Friends and family are remembering who Tyre Nichols was after he lost his life at the hands of Memphis police.

Nichols was the definition of a family man. He was the youngest of four children, a devout son to his mother, RowVaughn Wells, and the father of a 4-year-old child.

“Everything he was trying to do was to better himself as a father for his 4-year-old son,” attorney Benjamin Crump said at the family’s news conference, CNN reported.

“When he comes through the door, he wants to give you a hug,” Crump said.

Nichols, who worked at FedEx, loved photographing sunsets (view his photography website here), watching sports and meeting up with friends at Starbucks.

His mother described him as a “good boy” who spent his Sundays preparing for the week and doing his laundry.

“Does that sound like somebody that the police said did all these bad things?” Wells questioned, according to CNN. “Nobody’s perfect OK, but he was damn near.”

Nichols also enjoyed skateboarding, a hobby he had been doing since he was 6.

“You’ve got to put that skateboard down,” his stepfather remembered telling him before his death, per the New York Times. “You’ve got a full-time job now.”

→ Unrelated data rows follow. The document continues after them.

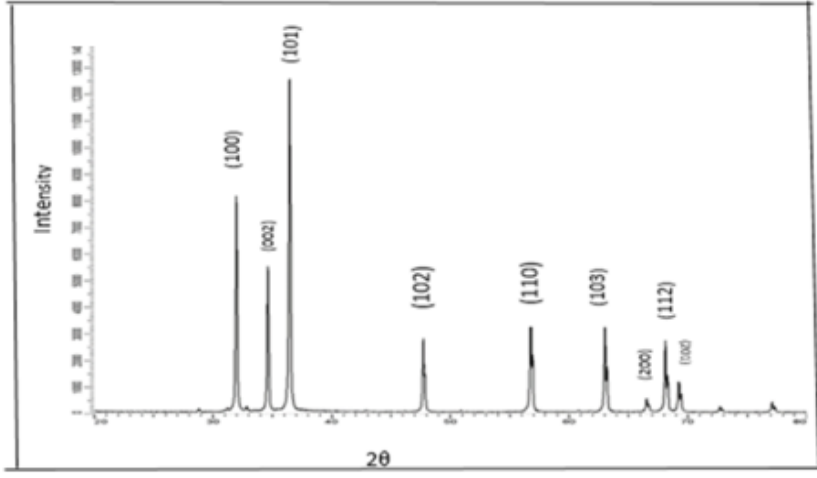
Fig. 2: X-Ray diffraction pattern of ZnO thin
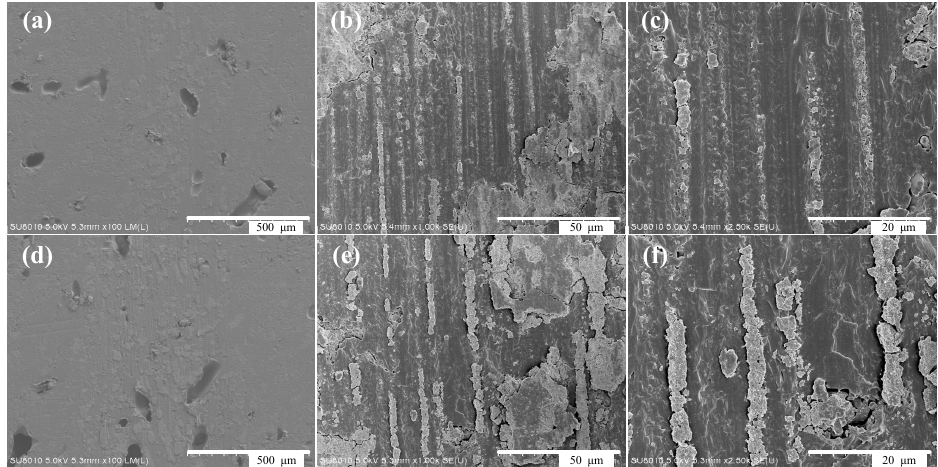
Figure 14. ( a – c ) Surface wear morphology of composites under dry friction at 1 N, 200 r/min; and ( d – f ) 3 N, 300 r/min with different magnification.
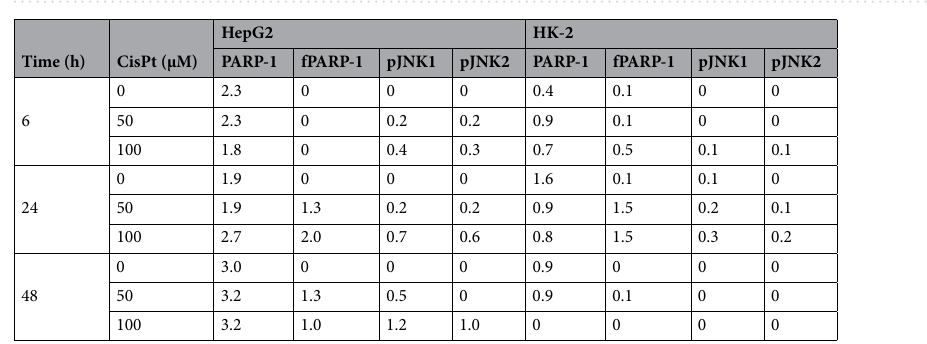
Figure 4. Caspase 3/7 activity in CisPt treated cells. HepG2 ( A ) and HK-2 ( B ) cells were treated with CisPt (50 and 100 µM) for 6, 24 and 48 h. After incubation, the activity of caspases 3/7 was measured (EX/ EM = 485/535 nm). Data are presented as mean ± SEM (n = 2). (* p < 0.05; ** p < 0.01; *** p < 0.001; vs. untreated cells at appropriate time interval).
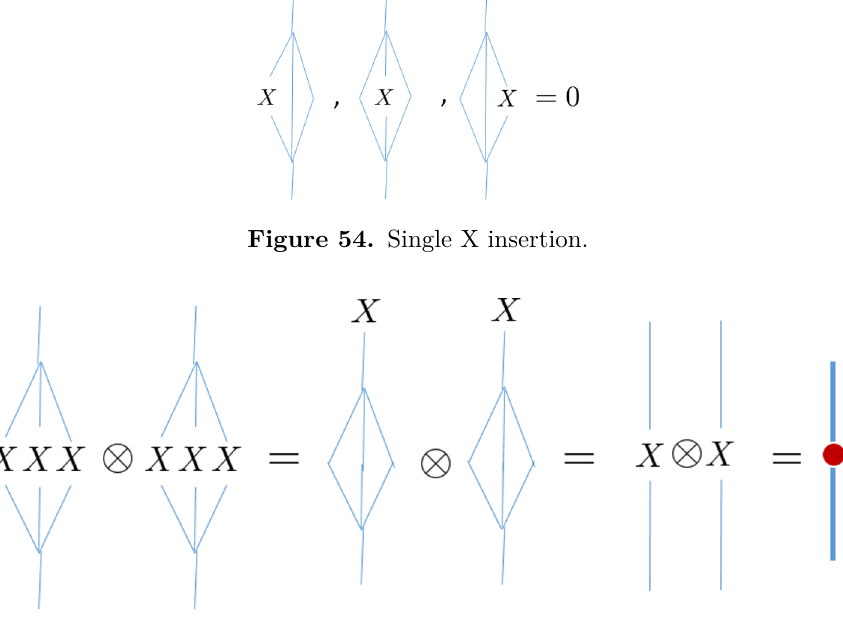
Figure 55. Inserting X ⊗ X on the same leg of the double copy code only yield non-zero terms as shown in the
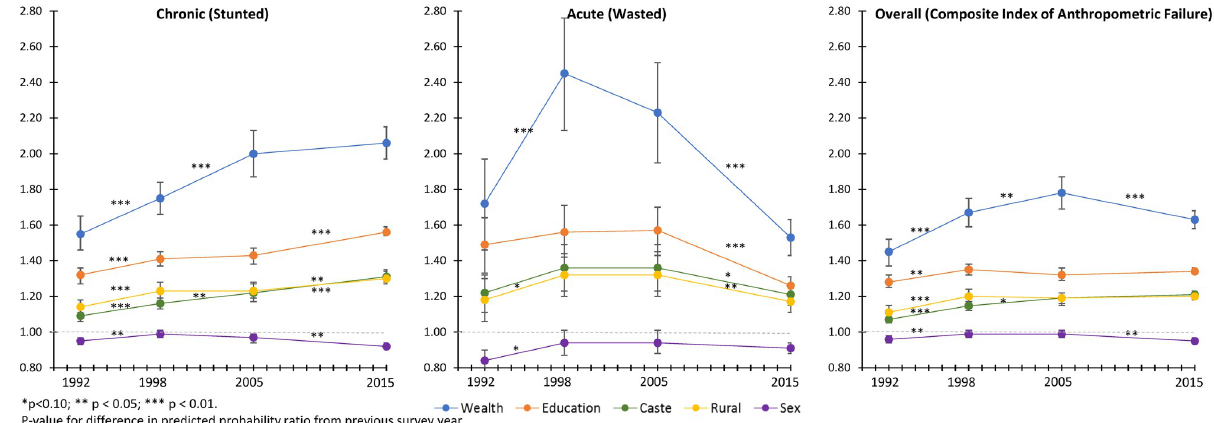
Fig 3. Trends in disparities for undernutrition among Indian children aged 3 or less based on wealth, maternal education, caste, location of residence, and child sex. Data from the 1992, 1998, 2005, and 2015 NFHS. NFHS, National Family Health Survey. Predicted probability ratio for wealth (lowest quintile/highest quintile), maternal education (none/secondary or higher), caste (scheduled caste or tribe/general), location of residence (rural/ urban), and child sex (female/male) were estimated after mutually adjusting for each other as well as child’s age, birth order, religion, and maternal age.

He also had his mother’s name tattooed on his arm.

“That made me proud,” she told the Times. “Most kids don’t put their mom’s name. My son was a beautiful soul.”

Nichols moved to Memphis right before the pandemic and ended up having to stay there, but his mother said that “he was OK with it because he loved his mother,” CNN reported. He previously lived in Sacramento.

One of the friends he met at Starbucks,  Nate Spates Jr., told CNN that Nichols was a “free-spirited person, a gentleman who marched to the beat of his own drum. … He liked what he liked. If you liked what he liked — fine. If you didn’t — fine.” He shared a memory that he has of Nichols in which the 29-year-old met Spates’ wife and 3-year-old. He spoke with his wife and played with their child.

“When we left, my wife said, ‘I just really like his soul. He’s got such a good spirit,’” he said of Nichols. “To speak about someone’s soul is very deep. … I’ll never forget when she said that. I’ll always remember that about him.”

Angelina Paxton, a friend he had known since he was 11, spoke to The Commercial Appeal about his love for sunsets, skateboarding, photography, people and more.

“He was his own person and didn’t care if he didn’t fit into what a traditional Black man was supposed to be in California. He had such a free spirit and skating gave him his wings,” she said. “Tyre was someone who knew everyone, and everyone had a positive image of him because that’s who he was. … Every church knew him; every youth group knew him.”